After dinner that evening, I got my first good sleep and arrived for the midnight watch well rested and ready to go to work with my new mate, Doug Frauenholz. The wind, however, had taken a holiday. Tioga languished on remnant swells, the sails slatting loudly until finally we rolled up the genoa and drifted for an hour, waiting for the breeze to return. On Sunday morning, conditions remained light, and we lazed around in the cockpit, enjoying the mild temperature, if not a brisk pace.
At noon, we’d just finished sandwiches and a beer when the wind picked up with some authority. We deemed it prudent to put a reef in the main; then, minutes later, we tucked in the second. Then it was off to the races.
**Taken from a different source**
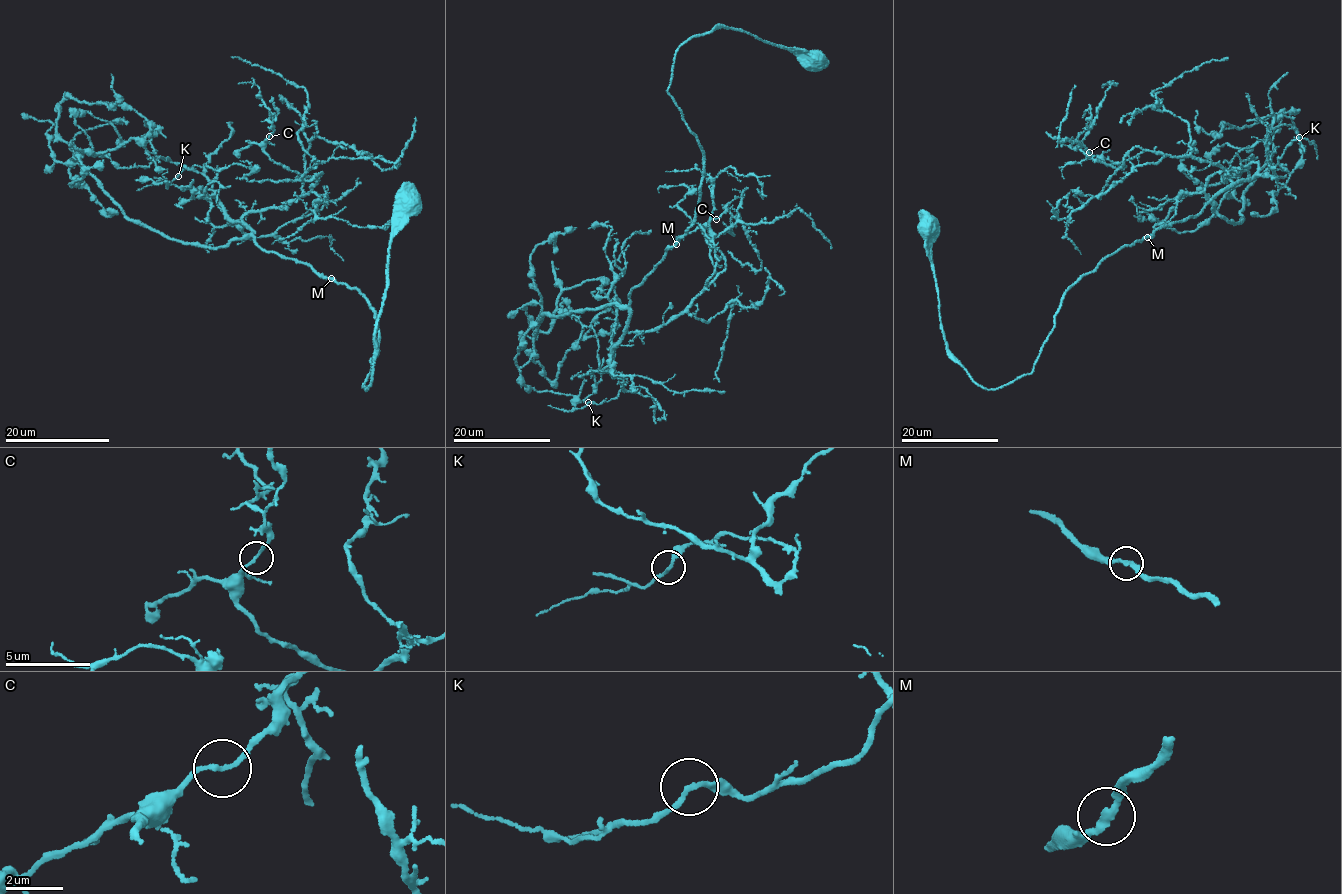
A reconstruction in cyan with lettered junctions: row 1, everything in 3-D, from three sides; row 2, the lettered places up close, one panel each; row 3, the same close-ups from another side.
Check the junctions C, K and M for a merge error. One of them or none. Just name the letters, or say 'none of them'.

For the next four days, we were on one wild, relentless ride. Our day’s run at 1530 Sunday was 136 nautical miles. In the next 24 hours, we cracked off 183 miles, followed on Tuesday by 162. Clearly, we were getting ahead of schedule.
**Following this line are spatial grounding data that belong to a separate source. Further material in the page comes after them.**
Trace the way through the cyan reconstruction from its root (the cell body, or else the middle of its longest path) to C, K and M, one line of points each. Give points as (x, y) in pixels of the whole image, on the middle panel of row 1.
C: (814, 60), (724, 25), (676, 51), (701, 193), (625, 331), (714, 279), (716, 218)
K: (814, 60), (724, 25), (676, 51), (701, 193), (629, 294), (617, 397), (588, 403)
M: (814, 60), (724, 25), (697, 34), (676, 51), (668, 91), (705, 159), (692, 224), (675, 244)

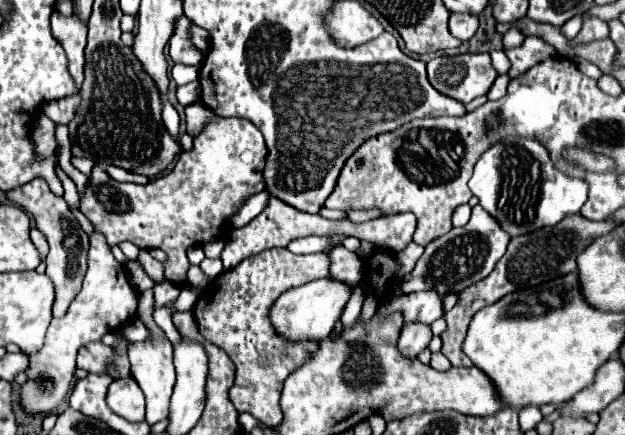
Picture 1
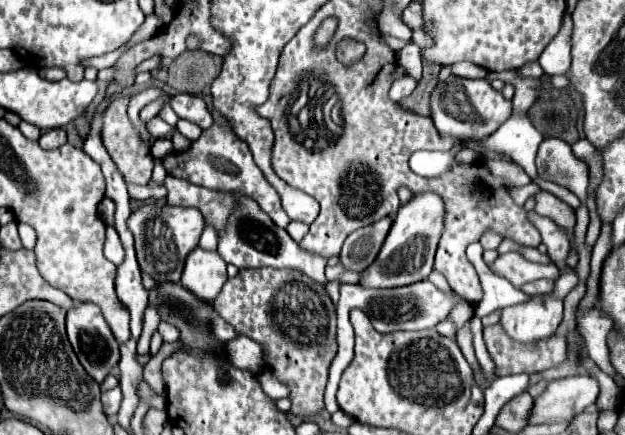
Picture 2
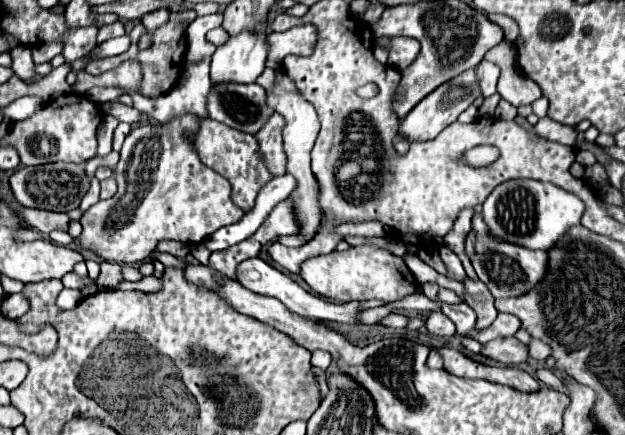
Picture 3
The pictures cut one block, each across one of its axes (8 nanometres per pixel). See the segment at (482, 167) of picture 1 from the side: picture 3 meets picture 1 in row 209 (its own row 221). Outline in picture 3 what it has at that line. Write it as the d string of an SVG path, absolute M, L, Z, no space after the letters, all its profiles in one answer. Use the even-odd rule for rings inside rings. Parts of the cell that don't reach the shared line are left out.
M508 180L492 190L482 204L482 218L488 234L510 244L522 244L530 250L554 248L570 226L578 226L584 214L584 202L574 194L538 180Z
Day and night the northeasterly trades blew 25 knots and better; we never so much as touched the sheets. Honestly, this all took some getting used to. When I was on watch and in the cockpit, the sailing was absolutely thrilling. Days were sun splashed and warm; evenings, we watched the moon rise and Orion march across the sky.
Belowdecks, it was a bit of a different story. The water coursing over the deck above found its way down in the most annoying places. The berth I favored, when it wasn’t already occupied, was the windward settee, where I could wedge in against the table, mast, and lee cloth. It quickly became a rock and a hard place, however. With my head at one end, my pillow was directly below a small drip and snoring Ulf. Turned the other way, I found (relative) quiet, but a seeming torrent hit me squarely on the ear.
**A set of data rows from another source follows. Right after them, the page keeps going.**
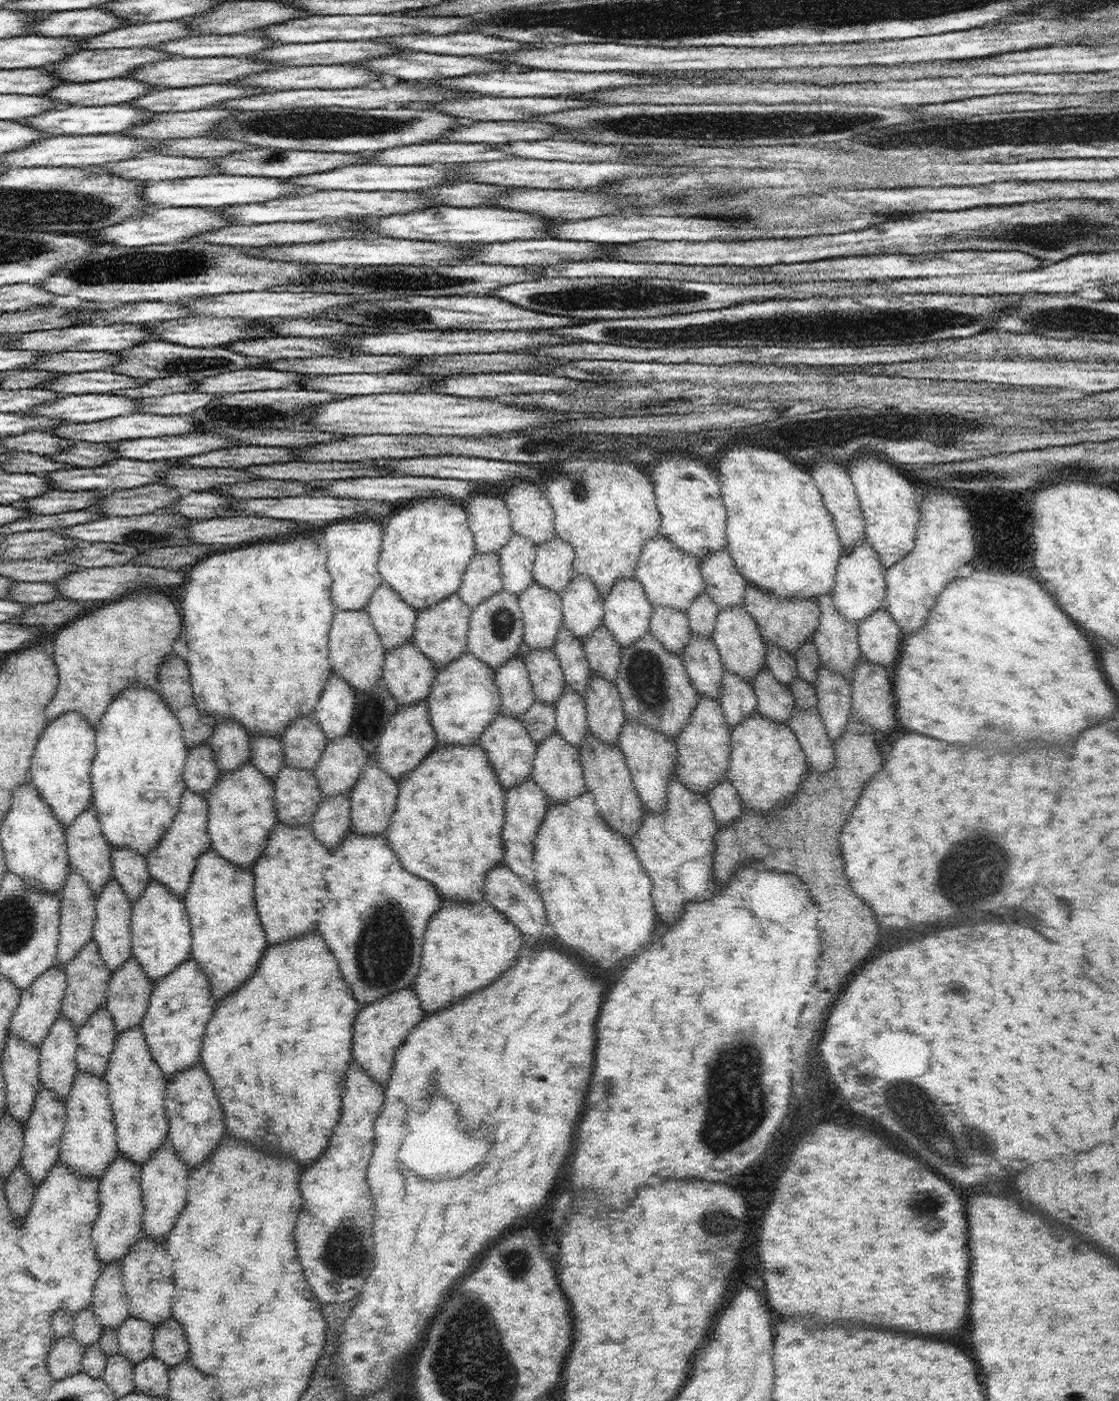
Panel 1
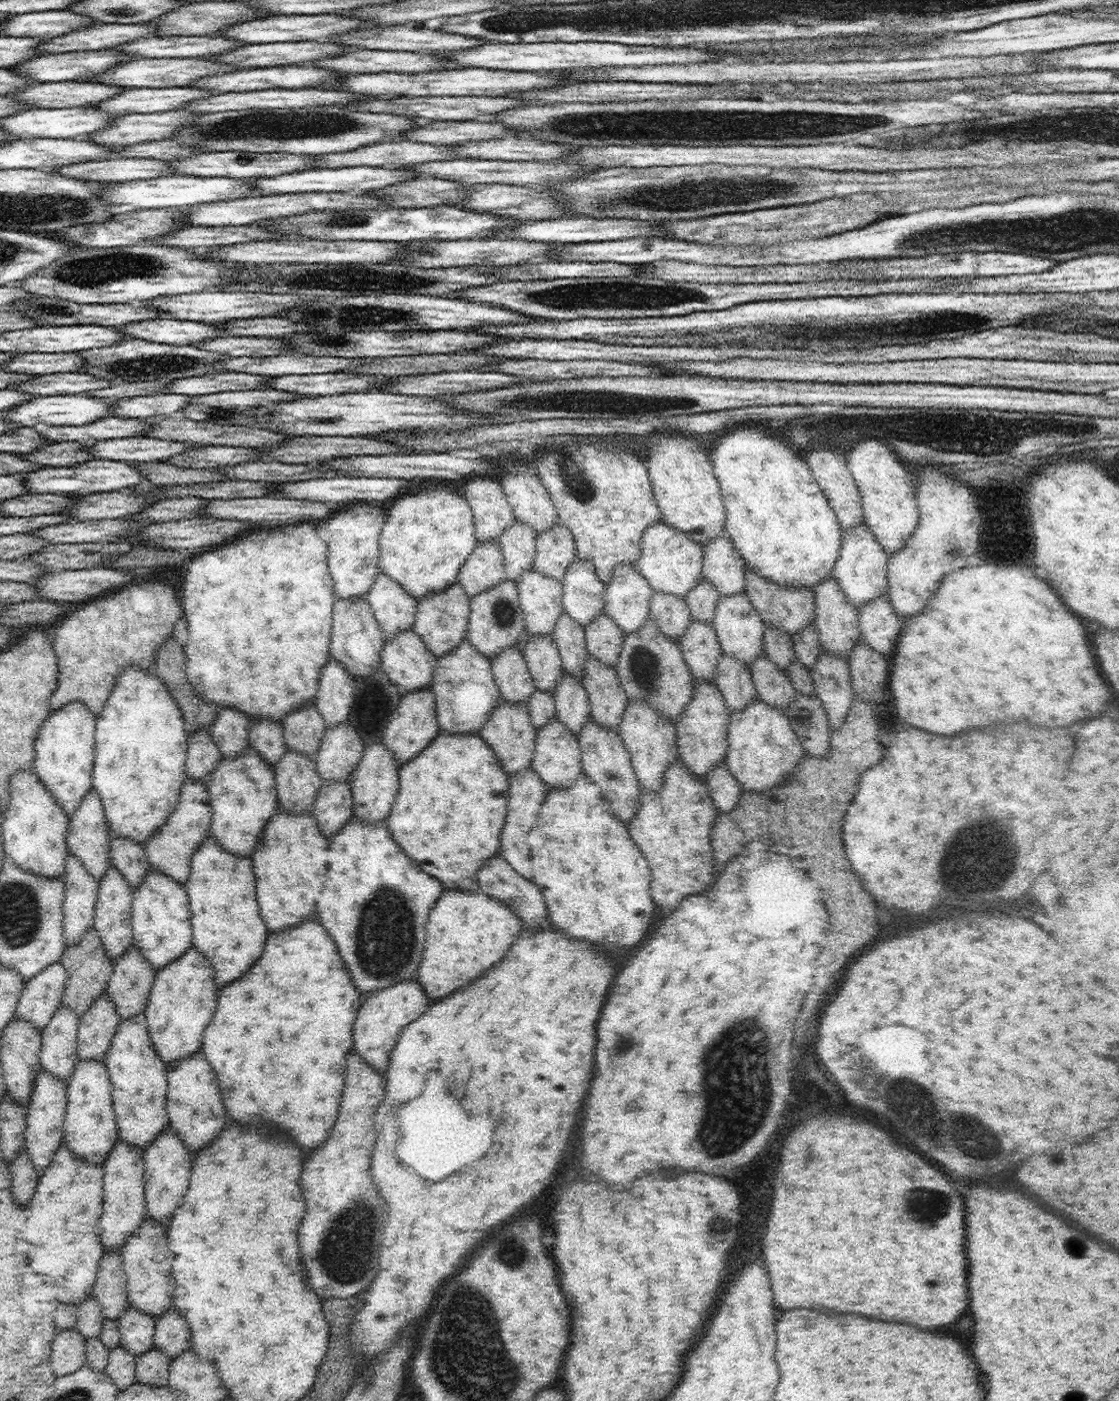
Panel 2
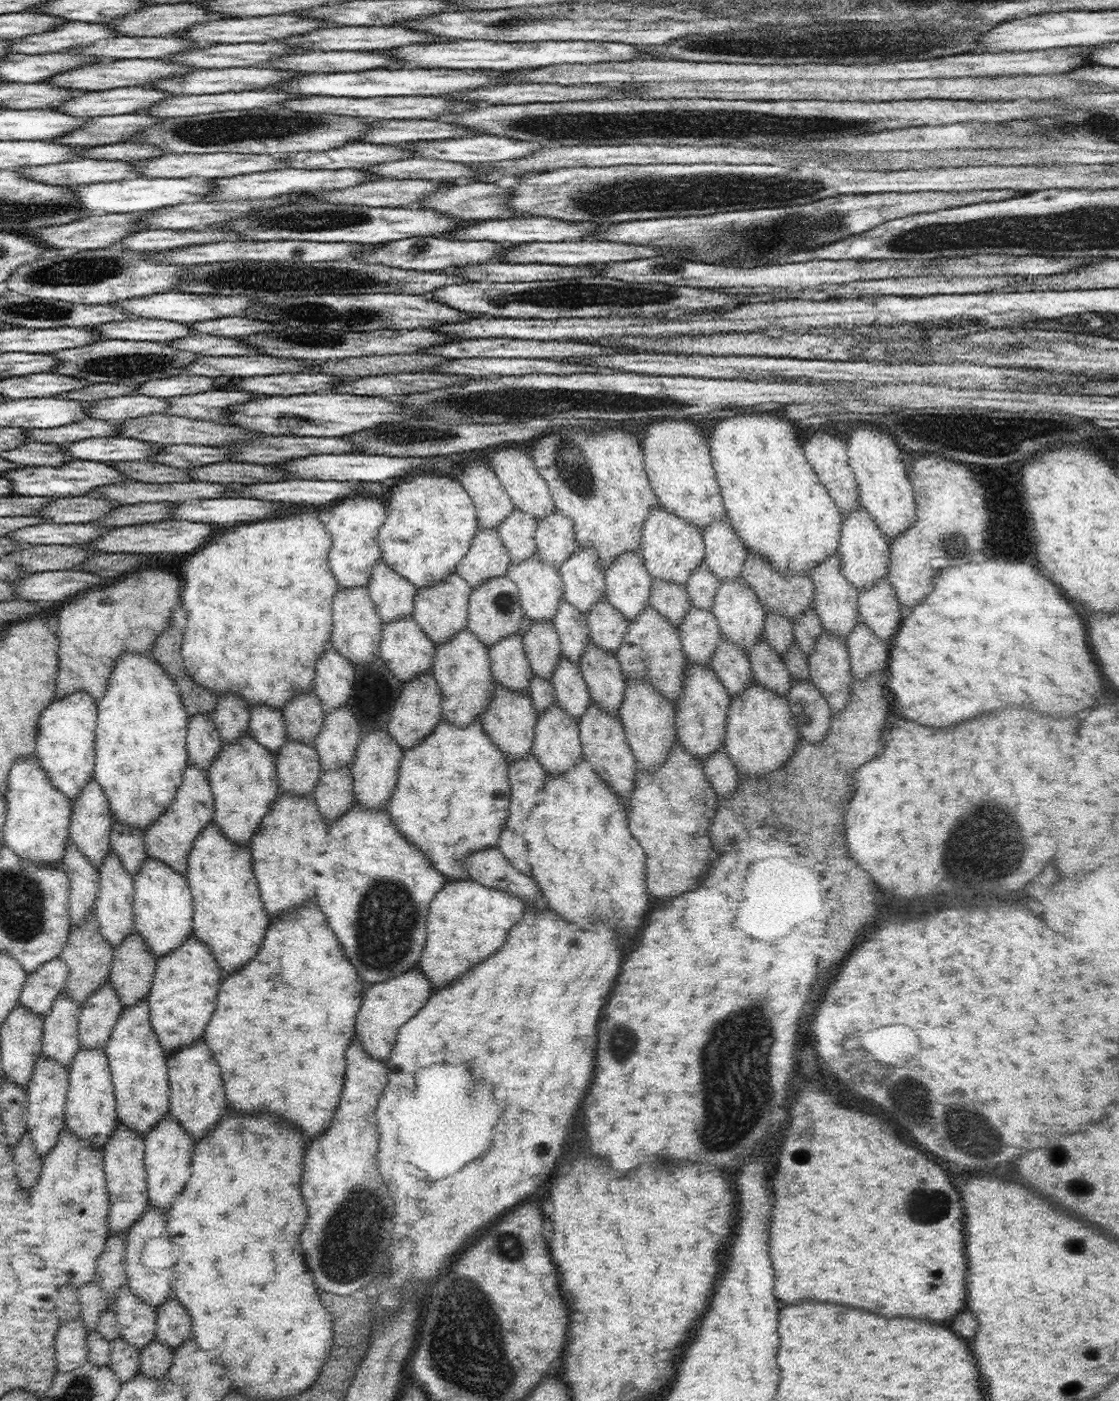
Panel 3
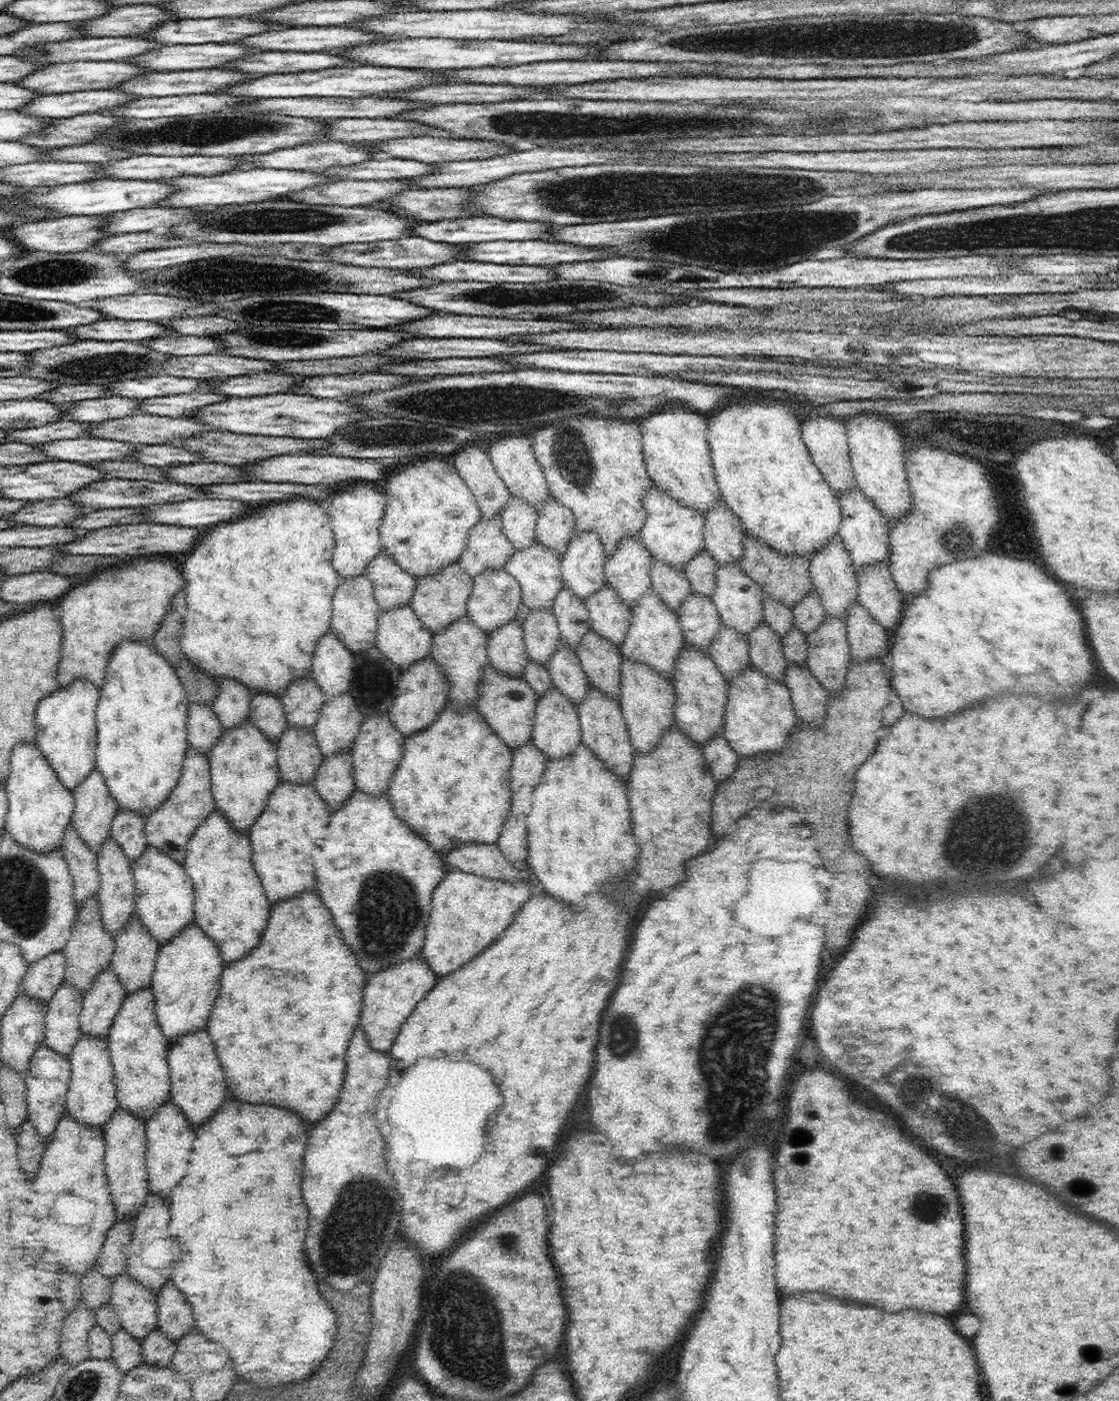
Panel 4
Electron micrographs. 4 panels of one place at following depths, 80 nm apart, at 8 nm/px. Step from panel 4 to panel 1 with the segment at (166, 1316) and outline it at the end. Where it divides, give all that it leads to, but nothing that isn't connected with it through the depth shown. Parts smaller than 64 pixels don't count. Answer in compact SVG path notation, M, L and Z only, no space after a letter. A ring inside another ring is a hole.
M170 1317L155 1328L153 1355L164 1361L169 1368L179 1365L188 1356L188 1340L184 1328Z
Everything was wet. With hatches closed, the air was quite stuffy. Clothes—underwear, T-shirts, shoes, foulies—were strewn everywhere. Apparently, some aboard had missed out on learning the saw, “A place for everything, and everything in its place.”
By Tuesday, the captain intervened. All hands were mustered and a general cleanup ensued, making life more tidy, if not dry. Meantime, our frozen meals were proving their worth in terms of morale at dinnertime. We had stew, goulash, pulled pork, gumbo, and chili and rice. Each meal required just a bowl and spoon, keeping dishes to a minimum. We each settled into our routines: watches, sleep, navigation, communications, cooking, cleaning. The miles flew by, and life was easy.
After dinner on Tuesday, we watched the moon rise and then disappear into a cloudbank to the east. Soon those clouds took on ominous shapes as they billowed upward, and we could see rain falling beneath them. As I headed below for a nap, I sensed everyone becoming nervous.
Bob and Peter were on deck when hell broke loose. Strong gusts—perhaps 40 knots—hit at the outset along with white-out rain. That’s when the guys on deck, who now included the captain, discovered that the furler had jammed and the jib wouldn’t reef. Thankfully, both storm and fire drill were short-lived. When our watch came up at midnight, the trades were once again steady, and we enjoyed the lightning show well off to the west. All was good until I was smacked in the face by a flying fish.
Wednesday turned out to be our last night offshore. The waning moon rose later in the evening, so after dinner we sat on deck stargazing and spotting satellites. In the darkness, clouds on the horizon to either side created the illusion that we were passing between tree-lined headlands. Nighttime, I found, had ways of playing tricks on the eyes.
At 0730 Thursday, we spotted the peaks of St. Martin and St. Barts off to the southwest. We still had hours to sail, but I found our impending landfall to be oddly disappointing. I’d miss the rhythm we’d found and the empty ocean.
By noon, we could clearly see the islands—Anguilla off to starboard, St. Martin dead ahead, St. Barts just to port. Snacks were passed topside, and I was at the wheel when suddenly we were surrounded by a pod of dolphins; what a welcome wagon they rolled out!